幕間~夏休みまで~

「ふおおおお!!! 爆上げ来た! これは勝つる!」


「お兄ちゃん、うるさいですよ。トレードならスマホじゃなくPCでやってくれませんか?」


「だってお前、俺が部屋にこもってたらこの前文句を言いに来たじゃん」


 俺がアメリカの相場に熱心になっているところに踏み込まれて恥をさらすのはもうゴメンだ。


「大人しくデイリーボーナスで稼ぎましょうよ? 無理して課金額を増やすのは良くないですよ」


「俺が稼がないとお前も課金が出来ないんだぞ?」


 が困ったようにため息をついた。


「私も課金はしたいですけどねえ……この前のアーティファクトで夏休みイベントは戦えるんじゃないですか?」


 考えの甘い妹をただしてやらねばなるまい。


「ソシャゲの運営なんて日々課金額をどうやって増やすか考えてばかりなのに強武器をずっと使えるままにしておくはずがないだろう? 耐性持ちの投入かナーフが入るぞ、まず間違いなくな……」


 日夜集金に明け暮れている運営がぶっ壊れをイベント中だけ使えるようにして終わったらナーフしたり耐性持ちを大量にぶち込むのが日常茶飯事だ。課金用のお金はあるにこしたことはない。


 まあ……贅沢を言えば律子ちゃんの実家の太さが羨ましいって所くらいだろう。生活費は仕送りが親から届くが、課金用の金は俺が調達している。バイトもやってみようかと思ったが効率悪さと拘束時間の長さに諦めている。


「お兄ちゃんももうちょっと私に構ってくれても良いんですよ?」


 情報集めも一段落ついたので俺も食事にしようか。


「最近どうだ? ガチャの調子は良いか?」


「可愛い妹との会話が初手でガチャの話題なのはどうかと思いますよ?」


「質問に質問で返すのはどうかと思うぞ」


 阿多利はやれやれと首を振った。


「お兄ちゃんは私がいないとダメですねえ……」


 そうして俺たちは着々と夏休みイベントへの準備を整えていった。


 先輩の場合


 シャキーン


 見慣れたガチャの最高レア演出が出ます。もちろん排出されたのは最高レアのキャラクター、レベリングの方はここまで簡単にはいきませんが強キャラを持っていれば大抵のことはどうにかなるものです。


「よろしくね、マスター!」


 聞き飽きたボイス付キャラの声が響きました。私は体レアリティのキャラを愛でてみたいなどと思っています。弱い子をかばうってなんだかロマンがあると思うのですが……


「このスペックなら独り立ちできそうですね」


 新しく手駒になったキャラは期待以上の働きをしてくれそうです。私は夏休みに向けてデイリーボーナスを稼いでおきました。

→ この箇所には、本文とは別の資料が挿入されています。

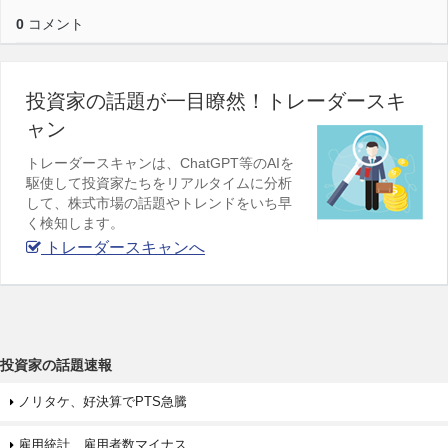
0
コメント
投資家の話題が一目瞭然！トレーダースキ
ャン
トレーダースキャンは、ChatGPT等のAIを
駆使して投資家たちをリアルタイムに分析
して、株式市場の話題やトレンドをいち早
く検知します。
トレーダースキャンへ
投資家の話題速報
ノリタケ、好決算でPTS急騰
雇用統計、雇用者数マイナス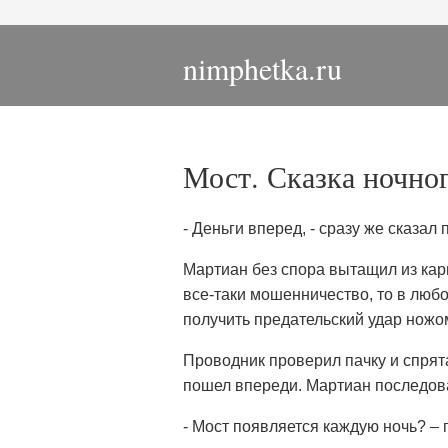
nimphetka.ru
Мост. Сказка ночног
- Деньги вперед, - сразу же сказал
Мартиан без спора вытащил из кар
все-таки мошенничество, то в любо
получить предательский удар ножо
Проводник проверил пачку и спрята
пошел впереди. Мартиан последова
- Мост появляется каждую ночь? –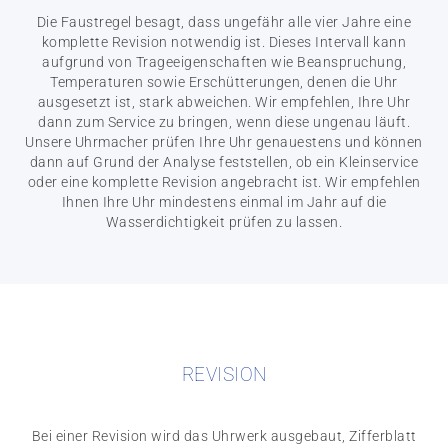
Die Faustregel besagt, dass ungefähr alle vier Jahre eine
komplette Revision notwendig ist. Dieses Intervall kann
aufgrund von Trageeigenschaften wie Beanspruchung,
Temperaturen sowie Erschütterungen, denen die Uhr
ausgesetzt ist, stark abweichen. Wir empfehlen, Ihre Uhr
dann zum Service zu bringen, wenn diese ungenau läuft.
Unsere Uhrmacher prüfen Ihre Uhr genauestens und können
dann auf Grund der Analyse feststellen, ob ein Kleinservice
oder eine komplette Revision angebracht ist. Wir empfehlen
Ihnen Ihre Uhr mindestens einmal im Jahr auf die
Wasserdichtigkeit prüfen zu lassen.
REVISION
Bei einer Revision wird das Uhrwerk ausgebaut, Zifferblatt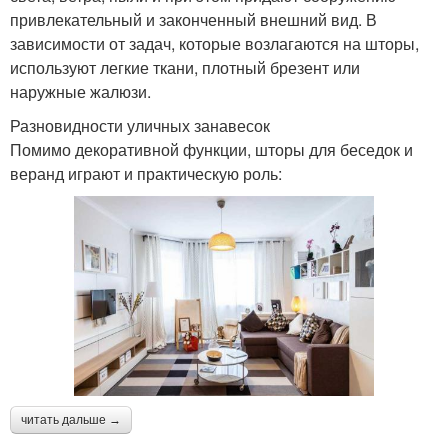
привлекательный и законченный внешний вид. В
зависимости от задач, которые возлагаются на шторы,
используют легкие ткани, плотный брезент или
наружные жалюзи.
Разновидности уличных занавесок
Помимо декоративной функции, шторы для беседок и
веранд играют и практическую роль:
читать дальше →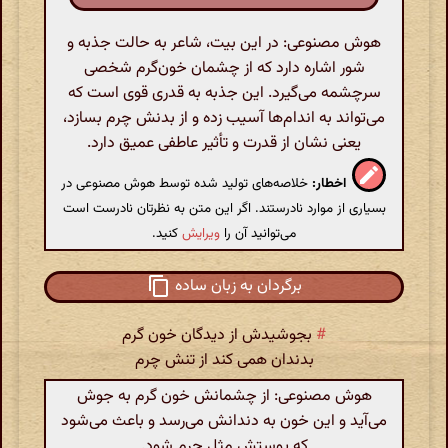
هوش مصنوعی: در این بیت، شاعر به حالت جذبه و
شور اشاره دارد که از چشمان خون‌گرم شخصی
سرچشمه می‌گیرد. این جذبه به قدری قوی است که
می‌تواند به اندام‌ها آسیب زده و از بدنش چرم بسازد،
یعنی نشان از قدرت و تأثیر عاطفی عمیق دارد.
اخطار:
خلاصه‌های تولید شده توسط هوش مصنوعی در
بسیاری از موارد نادرستند. اگر این متن به نظرتان نادرست است
می‌توانید آن را
ویرایش
کنید.
برگردان به زبان ساده
#
بجوشیدش از دیدگان خون گرم
بدندان همی کند از تنش چرم
هوش مصنوعی: از چشمانش خون گرم به جوش
می‌آید و این خون به دندانش می‌رسد و باعث می‌شود
که پوستش مثل چرم شود.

 そして本番に向けて粛々と強キャラたちを私は集めていきました。


 そうそうたる面子を見て私は負けることは無いと確信したのでした。


 命の場合


 かち……かちっ……


 私は目の前の自動車をうんざりしながら眺めました。通行量調査のバイト、やや熱いことはこの際良いのですが単調な作業に嫌気がさしていました。無心にカウンターを回しながらこの日のがちゃ結果について思いを馳せます。一日で十連回してお釣りが来るというのはやはり大きいお金です。このくらいは我慢するべきなのでしょう……それにしても……


「車……多いですねえ」


 私は目の前を走り去っていく自動車を眺めてまた一つカウンターを回したのでした。


 律子の場合


「ワクワクしますね……新生パーティーで無双するのはさぞ気持ちが良いことでしょう。楽しみですね……」


 ふふふ……先輩たちは面白い人たちです。あの人たちと全力を出して勝負するのならきっと楽しいことになるでしょうね……


 私は頬がつり上がるのを我慢できませんでした。